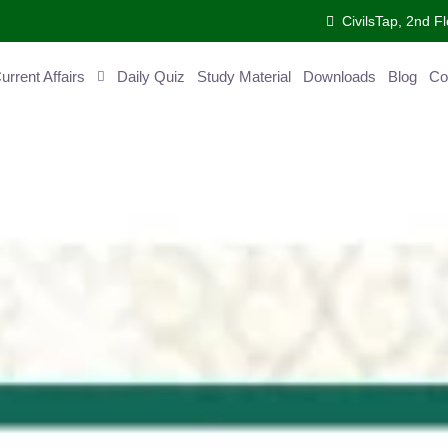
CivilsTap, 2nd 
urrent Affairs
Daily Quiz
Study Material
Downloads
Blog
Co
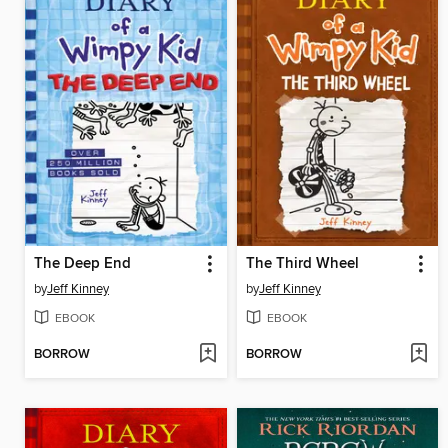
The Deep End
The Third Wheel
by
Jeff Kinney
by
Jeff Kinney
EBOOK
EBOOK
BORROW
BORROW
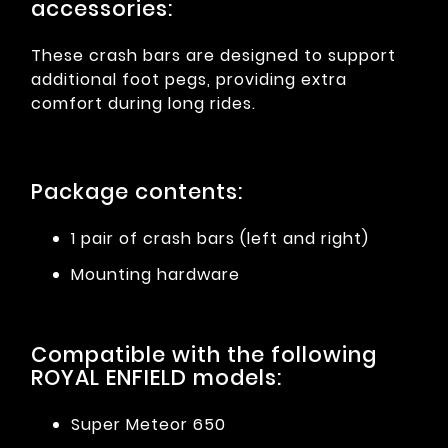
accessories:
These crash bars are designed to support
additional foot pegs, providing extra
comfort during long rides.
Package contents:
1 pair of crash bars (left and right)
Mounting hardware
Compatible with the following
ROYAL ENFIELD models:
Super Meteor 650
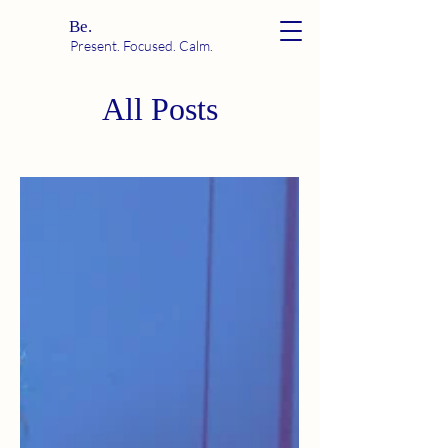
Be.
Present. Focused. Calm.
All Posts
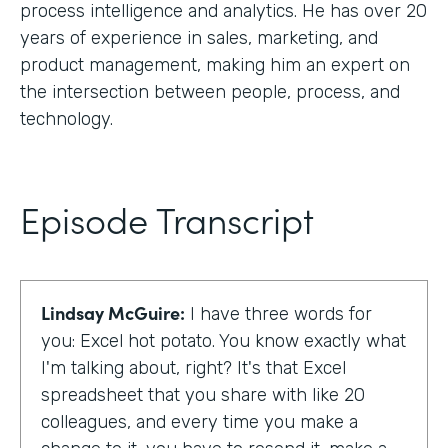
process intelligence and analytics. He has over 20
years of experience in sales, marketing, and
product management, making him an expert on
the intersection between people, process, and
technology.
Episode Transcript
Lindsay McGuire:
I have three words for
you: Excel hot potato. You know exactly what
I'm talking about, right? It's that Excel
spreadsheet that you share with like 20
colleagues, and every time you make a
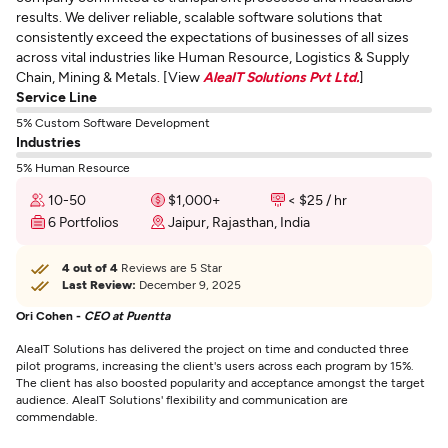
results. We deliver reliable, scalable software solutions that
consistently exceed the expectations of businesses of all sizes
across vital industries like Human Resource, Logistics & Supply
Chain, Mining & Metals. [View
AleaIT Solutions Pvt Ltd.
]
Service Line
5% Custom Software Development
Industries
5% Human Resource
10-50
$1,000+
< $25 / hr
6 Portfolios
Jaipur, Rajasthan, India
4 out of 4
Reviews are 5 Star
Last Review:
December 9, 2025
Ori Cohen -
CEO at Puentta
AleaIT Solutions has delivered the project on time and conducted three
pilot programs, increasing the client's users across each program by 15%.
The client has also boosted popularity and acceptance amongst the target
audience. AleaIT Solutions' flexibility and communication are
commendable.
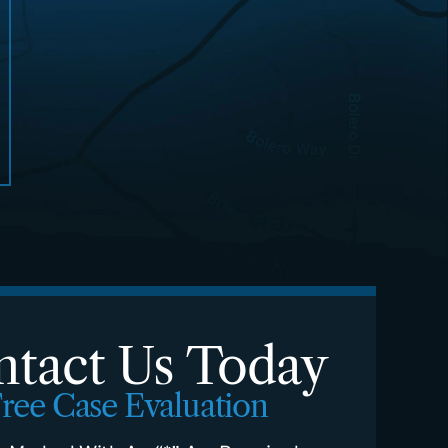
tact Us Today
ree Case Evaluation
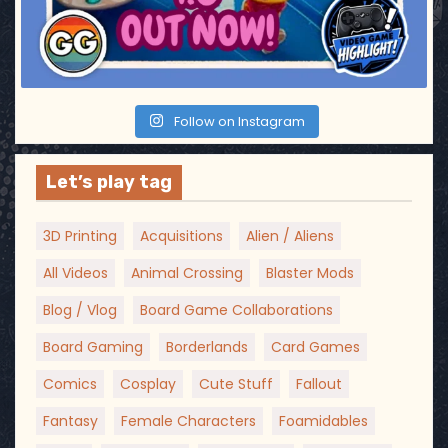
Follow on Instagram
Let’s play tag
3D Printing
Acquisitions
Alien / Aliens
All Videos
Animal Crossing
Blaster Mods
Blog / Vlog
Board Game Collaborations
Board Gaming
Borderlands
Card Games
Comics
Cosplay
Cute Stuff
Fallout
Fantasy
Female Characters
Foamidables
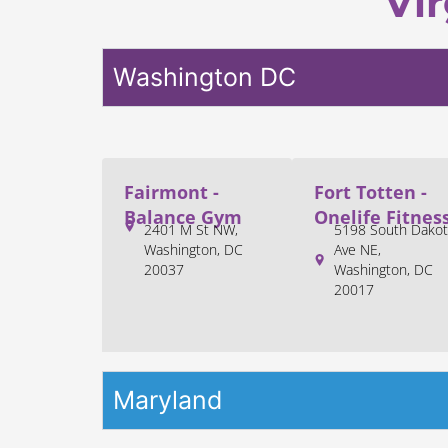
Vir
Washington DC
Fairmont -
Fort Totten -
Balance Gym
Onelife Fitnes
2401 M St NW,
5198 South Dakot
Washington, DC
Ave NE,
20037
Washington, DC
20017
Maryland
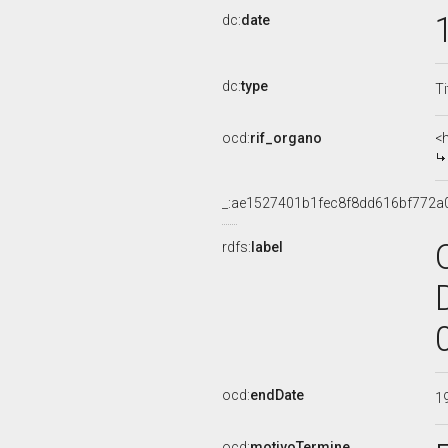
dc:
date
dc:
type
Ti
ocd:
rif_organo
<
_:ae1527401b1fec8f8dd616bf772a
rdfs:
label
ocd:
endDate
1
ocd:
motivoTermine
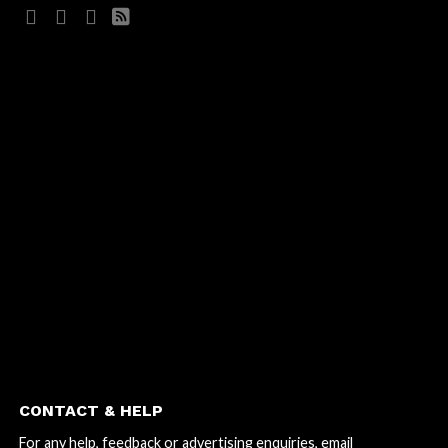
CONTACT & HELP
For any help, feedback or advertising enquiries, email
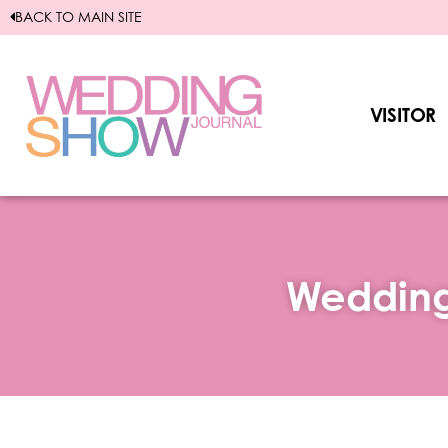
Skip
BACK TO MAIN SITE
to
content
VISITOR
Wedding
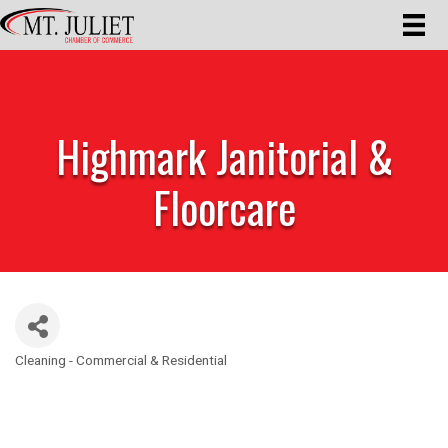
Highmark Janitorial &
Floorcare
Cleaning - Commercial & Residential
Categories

--

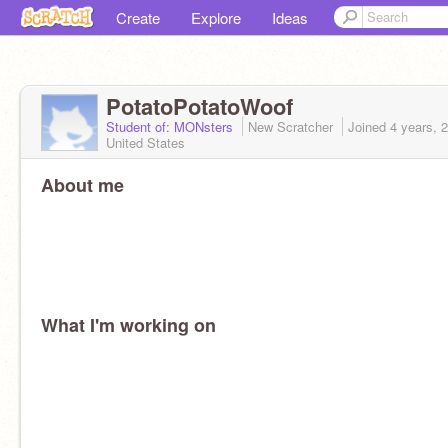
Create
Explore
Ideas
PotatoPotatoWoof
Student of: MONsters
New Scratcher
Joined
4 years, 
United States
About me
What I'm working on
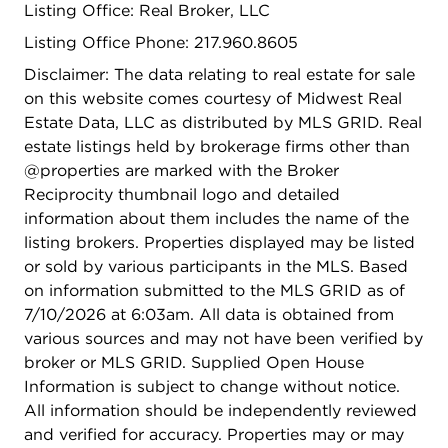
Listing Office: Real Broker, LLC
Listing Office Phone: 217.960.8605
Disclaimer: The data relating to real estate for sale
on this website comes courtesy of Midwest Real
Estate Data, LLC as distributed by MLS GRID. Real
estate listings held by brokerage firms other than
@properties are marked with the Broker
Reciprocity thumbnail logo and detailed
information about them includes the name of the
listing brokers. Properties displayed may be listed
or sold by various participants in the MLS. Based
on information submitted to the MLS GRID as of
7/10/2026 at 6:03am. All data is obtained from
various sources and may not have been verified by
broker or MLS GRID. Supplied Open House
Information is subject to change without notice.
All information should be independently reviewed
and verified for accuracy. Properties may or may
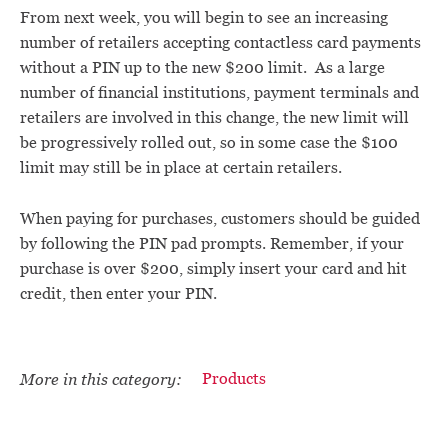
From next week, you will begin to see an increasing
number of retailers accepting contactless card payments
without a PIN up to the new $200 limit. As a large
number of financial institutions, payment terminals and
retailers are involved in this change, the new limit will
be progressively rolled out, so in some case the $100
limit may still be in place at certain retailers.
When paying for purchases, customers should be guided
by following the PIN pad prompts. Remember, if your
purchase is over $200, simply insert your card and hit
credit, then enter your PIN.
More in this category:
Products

• [WHAT THE TASK ASKS]:
Return the text of the material above from the line with "The Deep End" up to and including the line with "colleagues, and every time you make a", reproducing each line unchanged and leaving out the pictures.

• [EXERCISE RESULT]:
The Deep End
The Third Wheel
by
Jeff Kinney
by
Jeff Kinney
EBOOK
EBOOK
BORROW
BORROW
accessories:
These crash bars are designed to support
additional foot pegs, providing extra
comfort during long rides.
Package contents:
1 pair of crash bars (left and right)
Mounting hardware
Compatible with the following
ROYAL ENFIELD models:
Super Meteor 650
Be.
Present. Focused. Calm.
All Posts
process intelligence and analytics. He has over 20
years of experience in sales, marketing, and
product management, making him an expert on
the intersection between people, process, and
technology.
Episode Transcript
Lindsay McGuire:
I have three words for
you: Excel hot potato. You know exactly what
I'm talking about, right? It's that Excel
spreadsheet that you share with like 20
colleagues, and every time you make a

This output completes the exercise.